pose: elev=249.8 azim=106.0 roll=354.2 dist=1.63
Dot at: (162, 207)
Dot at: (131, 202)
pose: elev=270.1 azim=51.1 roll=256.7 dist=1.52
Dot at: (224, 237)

...

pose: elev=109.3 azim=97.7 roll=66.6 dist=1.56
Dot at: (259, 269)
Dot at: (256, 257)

---

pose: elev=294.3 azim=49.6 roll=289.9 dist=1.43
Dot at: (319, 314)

Aim of the task: Format the lines beginning with the one that contains "pose: elev=249.8 azim=106.0" and stopping after the one that contains "Dot at: (224, 237)" as a Markdown table. Use two columns, Row for the line's number and Line for the line itself, and leave out any blank lines.

Result of the exercise:
| Row | Line |
|---|---|
| 1 | pose: elev=249.8 azim=106.0 roll=354.2 dist=1.63 |
| 2 | Dot at: (162, 207) |
| 3 | Dot at: (131, 202) |
| 4 | pose: elev=270.1 azim=51.1 roll=256.7 dist=1.52 |
| 5 | Dot at: (224, 237) |